I haven’t left my son much in six years, which made heading out on my own for a weekend retreat at the Garrison Institute a surreal experience. I left him once overnight over three years ago. I didn’t enjoy being away from him. Something about it made me feel anxious and unresolved.
This time was different. The leaving was poignant and symbolic and everything I was ready for and that he was ready for. I reassured him that I would only be gone for two days. He asked, “what is longer mommy, two days or two weeks?” I said, oh sweetie, two weeks is much longer and he said, straight as an arrow, “well why don’t you go for two weeks then?”
It seems I had overstayed my welcome. This baby had turned into a little boy and he was ready for me to let go a little bit. It took a long time to get here. It took weekly sessions in therapy and it took energy that made the sleepless nights of his babyhood seem like a walk in the park. But mostly, it took divine intervention, in the form of a tiny, blonde clairvoyant medium named Anna Raimondi.
Last year, I went to Anna hoping that after almost ten years I could talk with my mother again.

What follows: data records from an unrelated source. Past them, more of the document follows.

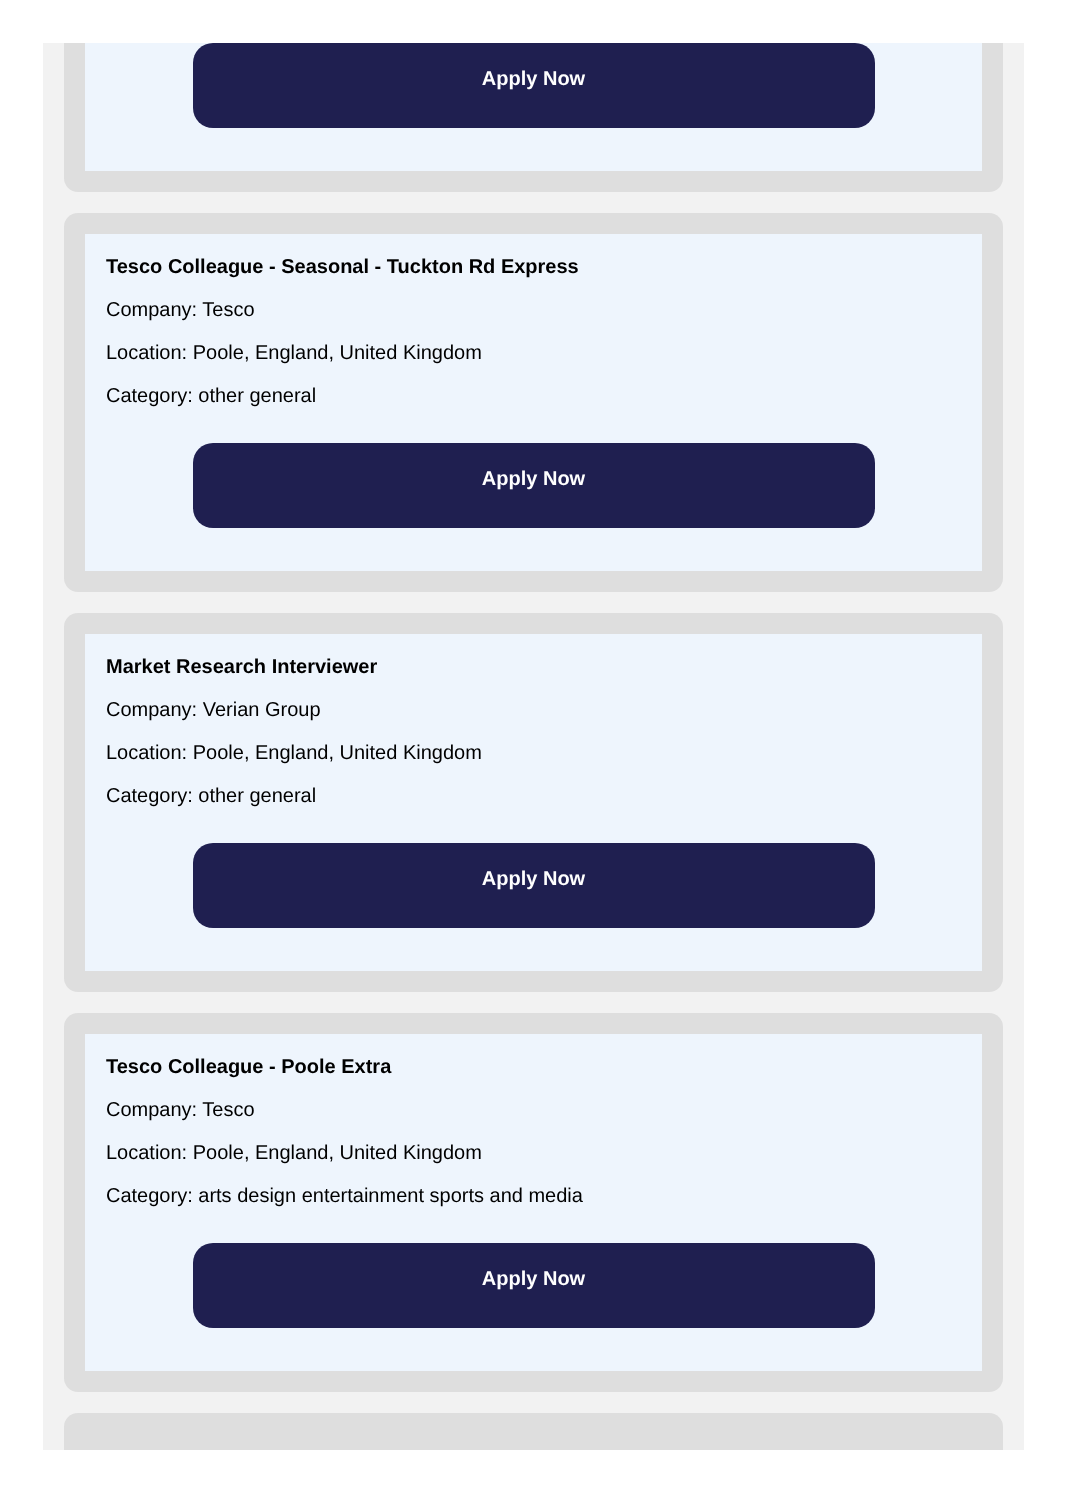Apply Now
Tesco Colleague - Seasonal - Tuckton Rd Express
Company: Tesco
Location: Poole, England, United Kingdom
Category: other general
Apply Now
Market Research Interviewer
Company: Verian Group
Location: Poole, England, United Kingdom
Category: other general
Apply Now
Tesco Colleague - Poole Extra
Company: Tesco
Location: Poole, England, United Kingdom
Category: arts design entertainment sports and media
Apply Now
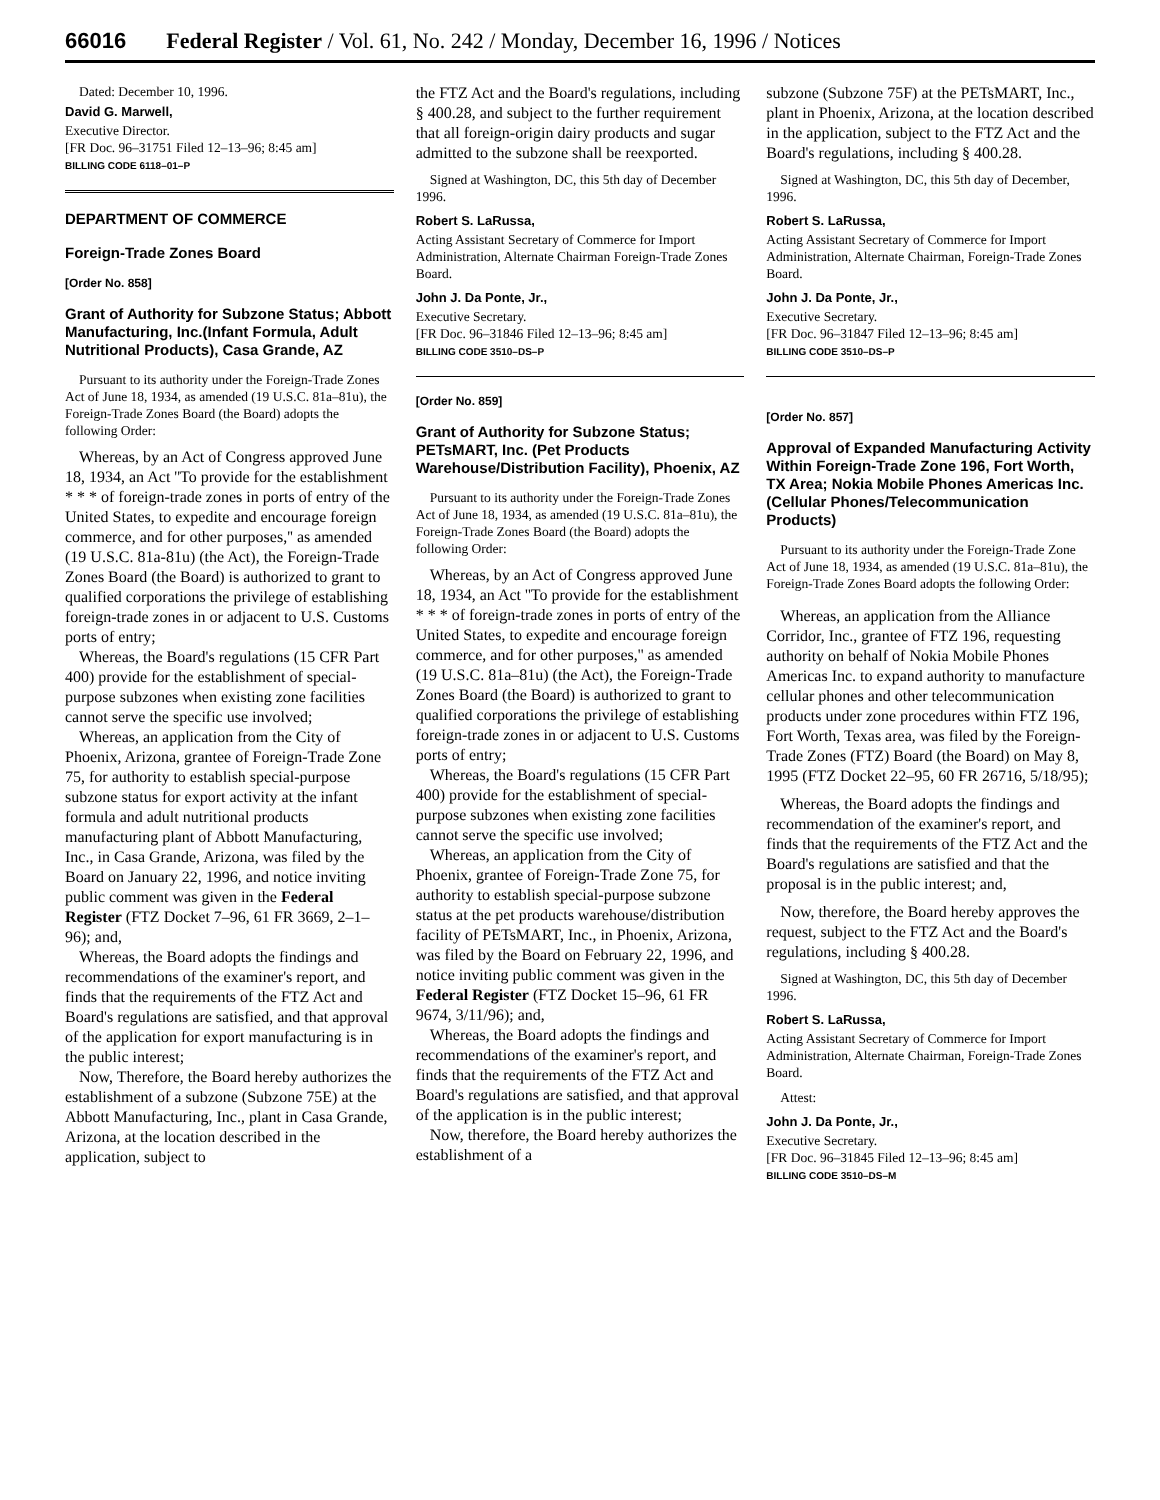66016 Federal Register / Vol. 61, No. 242 / Monday, December 16, 1996 / Notices
Dated: December 10, 1996.
David G. Marwell,
Executive Director.
[FR Doc. 96–31751 Filed 12–13–96; 8:45 am]
BILLING CODE 6118–01–P
DEPARTMENT OF COMMERCE
Foreign-Trade Zones Board
[Order No. 858]
Grant of Authority for Subzone Status; Abbott Manufacturing, Inc.(Infant Formula, Adult Nutritional Products), Casa Grande, AZ
Pursuant to its authority under the Foreign-Trade Zones Act of June 18, 1934, as amended (19 U.S.C. 81a–81u), the Foreign-Trade Zones Board (the Board) adopts the following Order:
Whereas, by an Act of Congress approved June 18, 1934, an Act ''To provide for the establishment * * * of foreign-trade zones in ports of entry of the United States, to expedite and encourage foreign commerce, and for other purposes,'' as amended (19 U.S.C. 81a-81u) (the Act), the Foreign-Trade Zones Board (the Board) is authorized to grant to qualified corporations the privilege of establishing foreign-trade zones in or adjacent to U.S. Customs ports of entry;
Whereas, the Board's regulations (15 CFR Part 400) provide for the establishment of special-purpose subzones when existing zone facilities cannot serve the specific use involved;
Whereas, an application from the City of Phoenix, Arizona, grantee of Foreign-Trade Zone 75, for authority to establish special-purpose subzone status for export activity at the infant formula and adult nutritional products manufacturing plant of Abbott Manufacturing, Inc., in Casa Grande, Arizona, was filed by the Board on January 22, 1996, and notice inviting public comment was given in the Federal Register (FTZ Docket 7–96, 61 FR 3669, 2–1–96); and,
Whereas, the Board adopts the findings and recommendations of the examiner's report, and finds that the requirements of the FTZ Act and Board's regulations are satisfied, and that approval of the application for export manufacturing is in the public interest;
Now, Therefore, the Board hereby authorizes the establishment of a subzone (Subzone 75E) at the Abbott Manufacturing, Inc., plant in Casa Grande, Arizona, at the location described in the application, subject to
the FTZ Act and the Board's regulations, including § 400.28, and subject to the further requirement that all foreign-origin dairy products and sugar admitted to the subzone shall be reexported.
Signed at Washington, DC, this 5th day of December 1996.
Robert S. LaRussa,
Acting Assistant Secretary of Commerce for Import Administration, Alternate Chairman Foreign-Trade Zones Board.
John J. Da Ponte, Jr.,
Executive Secretary.
[FR Doc. 96–31846 Filed 12–13–96; 8:45 am]
BILLING CODE 3510–DS–P
[Order No. 859]
Grant of Authority for Subzone Status; PETsMART, Inc. (Pet Products Warehouse/Distribution Facility), Phoenix, AZ
Pursuant to its authority under the Foreign-Trade Zones Act of June 18, 1934, as amended (19 U.S.C. 81a–81u), the Foreign-Trade Zones Board (the Board) adopts the following Order:
Whereas, by an Act of Congress approved June 18, 1934, an Act ''To provide for the establishment * * * of foreign-trade zones in ports of entry of the United States, to expedite and encourage foreign commerce, and for other purposes,'' as amended (19 U.S.C. 81a–81u) (the Act), the Foreign-Trade Zones Board (the Board) is authorized to grant to qualified corporations the privilege of establishing foreign-trade zones in or adjacent to U.S. Customs ports of entry;
Whereas, the Board's regulations (15 CFR Part 400) provide for the establishment of special-purpose subzones when existing zone facilities cannot serve the specific use involved;
Whereas, an application from the City of Phoenix, grantee of Foreign-Trade Zone 75, for authority to establish special-purpose subzone status at the pet products warehouse/distribution facility of PETsMART, Inc., in Phoenix, Arizona, was filed by the Board on February 22, 1996, and notice inviting public comment was given in the Federal Register (FTZ Docket 15–96, 61 FR 9674, 3/11/96); and,
Whereas, the Board adopts the findings and recommendations of the examiner's report, and finds that the requirements of the FTZ Act and Board's regulations are satisfied, and that approval of the application is in the public interest;
Now, therefore, the Board hereby authorizes the establishment of a
subzone (Subzone 75F) at the PETsMART, Inc., plant in Phoenix, Arizona, at the location described in the application, subject to the FTZ Act and the Board's regulations, including § 400.28.
Signed at Washington, DC, this 5th day of December, 1996.
Robert S. LaRussa,
Acting Assistant Secretary of Commerce for Import Administration, Alternate Chairman, Foreign-Trade Zones Board.
John J. Da Ponte, Jr.,
Executive Secretary.
[FR Doc. 96–31847 Filed 12–13–96; 8:45 am]
BILLING CODE 3510–DS–P
[Order No. 857]
Approval of Expanded Manufacturing Activity Within Foreign-Trade Zone 196, Fort Worth, TX Area; Nokia Mobile Phones Americas Inc. (Cellular Phones/Telecommunication Products)
Pursuant to its authority under the Foreign-Trade Zone Act of June 18, 1934, as amended (19 U.S.C. 81a–81u), the Foreign-Trade Zones Board adopts the following Order:
Whereas, an application from the Alliance Corridor, Inc., grantee of FTZ 196, requesting authority on behalf of Nokia Mobile Phones Americas Inc. to expand authority to manufacture cellular phones and other telecommunication products under zone procedures within FTZ 196, Fort Worth, Texas area, was filed by the Foreign-Trade Zones (FTZ) Board (the Board) on May 8, 1995 (FTZ Docket 22–95, 60 FR 26716, 5/18/95);
Whereas, the Board adopts the findings and recommendation of the examiner's report, and finds that the requirements of the FTZ Act and the Board's regulations are satisfied and that the proposal is in the public interest; and,
Now, therefore, the Board hereby approves the request, subject to the FTZ Act and the Board's regulations, including § 400.28.
Signed at Washington, DC, this 5th day of December 1996.
Robert S. LaRussa,
Acting Assistant Secretary of Commerce for Import Administration, Alternate Chairman, Foreign-Trade Zones Board.
Attest:
John J. Da Ponte, Jr.,
Executive Secretary.
[FR Doc. 96–31845 Filed 12–13–96; 8:45 am]
BILLING CODE 3510–DS–M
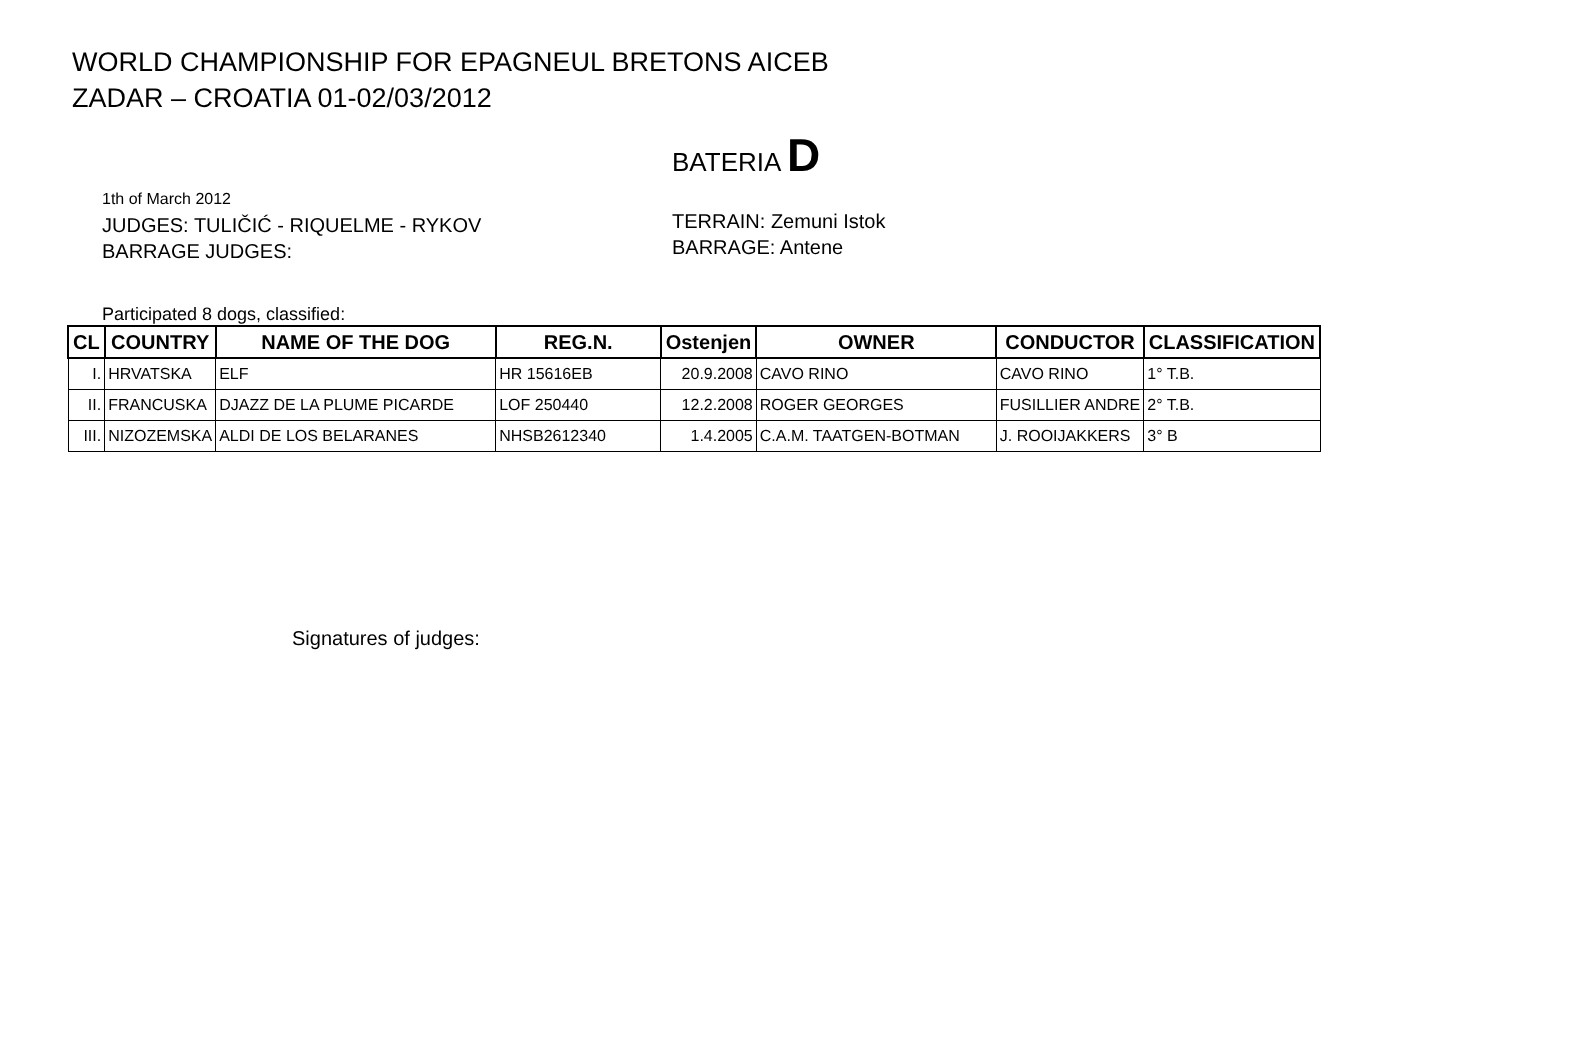WORLD CHAMPIONSHIP FOR EPAGNEUL BRETONS AICEB
ZADAR – CROATIA 01-02/03/2012
BATERIA D
1th of March 2012
JUDGES: TULIČIĆ - RIQUELME - RYKOV
BARRAGE JUDGES:
TERRAIN: Zemuni Istok
BARRAGE: Antene
Participated 8 dogs, classified:
| CL | COUNTRY | NAME OF THE DOG | REG.N. | Ostenjen | OWNER | CONDUCTOR | CLASSIFICATION |
| --- | --- | --- | --- | --- | --- | --- | --- |
| I. | HRVATSKA | ELF | HR 15616EB | 20.9.2008 | CAVO RINO | CAVO RINO | 1° T.B. |
| II. | FRANCUSKA | DJAZZ DE LA PLUME PICARDE | LOF 250440 | 12.2.2008 | ROGER GEORGES | FUSILLIER ANDRE | 2° T.B. |
| III. | NIZOZEMSKA | ALDI DE LOS BELARANES | NHSB2612340 | 1.4.2005 | C.A.M. TAATGEN-BOTMAN | J. ROOIJAKKERS | 3° B |
Signatures of judges:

I needed her in a way that was uncharacteristic of me and our relationship when she was alive. True to form, she sensed my struggle as only a mother could, and was the first one to show up in the session. Things had become dark for me and although I was making progress in therapy, I was stuck. There was a cord of trauma that I could not cut without help from the other side. Anna began talking about my anger and my mother was worried that I was going to lose everything. I wasn’t even sure who was doing the talking, Anna or my mother, as the message for my spirit sounded as loving and urgent from each of them. I had some soul work to do.
I recorded that session and listened to it over and over again as my mother’s words touched deep wounds that had been slow to heal. Anna’s gift allowed me to sit at the kitchen table with my mother like I had so many times before, except from the other side, my mom was tougher with me than she ever was in life. I could tell that she wanted me to get it. She did not want me to be angry anymore. Not with with life or with God. That session changed my life and the healing, like poured honey, started to reach my husband and my child.
Seven months later as I prepared for my next session with Anna, I was stunned to listen to that recording and realize how far I had come. I was so much lighter. This second session was just as illuminating as the detail of Anna’s readings are so powerful. But I was no longer seated in despair. It was wonderful to hear from my parents, to be reminded again how close our loved ones are to us after they transition. But personally I felt more grounded in the living than I had in a long time.
What happened next was unexpected. Anna told me that a spot opened in her retreat for the coming weekend. I walked out of her door with the arsenal of thinly veiled excuses I’ve used over the years to not leave my son. She said very matter of fact, “if you want to go, it will work out.” She wasn’t entertaining my web of reasoning for a moment and just like that, I was suddenly empowered.
As I drove to the retreat I felt the burden lift from my son. It wasn’t always deliberate, but I was transferring my notion that the world was scary and unsafe and that he needed my protection. He will need my guidance, of course, but he will be seven years old soon and he also needs to take his place in the world. I know deeply that he has his own soul journey which is why I have worked so hard to not hold him hostage with my fear. I know that I can love him, pray night and day for his protection, but I birthed him into this life so that he can live it. It just never occurred to me that so many of the lessons would be for me! The truth is, if it worked I probably would do it. I would take that big soul-sucking job of worrying all the time. If it worked. But it doesn’t.
I drove in the car, windows down, open road, and said to myself out loud, it can be okay. Just as easily as it can not be okay. It can be okay. It was a big admission for me. Fear and worry allowed me a greater sense of control. But what if the pain of loss and the fear of abuse doesn’t control me for the rest of my life.
For me the healing was leaving the house with a happy heart and as a result I showed up to the retreat the woman I am now. A lot less fearful and a lot more free. Everything after that car ride was icing on the spiritual cake, and it was so sweet.
The entire weekend, I felt surrounded by my mother and father, my guides and angels and for the first time, Mother Mary. I walked the Labyrinth in that stunning garden and as I spiraled in to the center heard the most loving and reassuring voice. She said, “Trust cannot exist with despair.” It was the single most powerful thing I had heard and it struck my heart in the gentlest way. The way only a mother’s words can.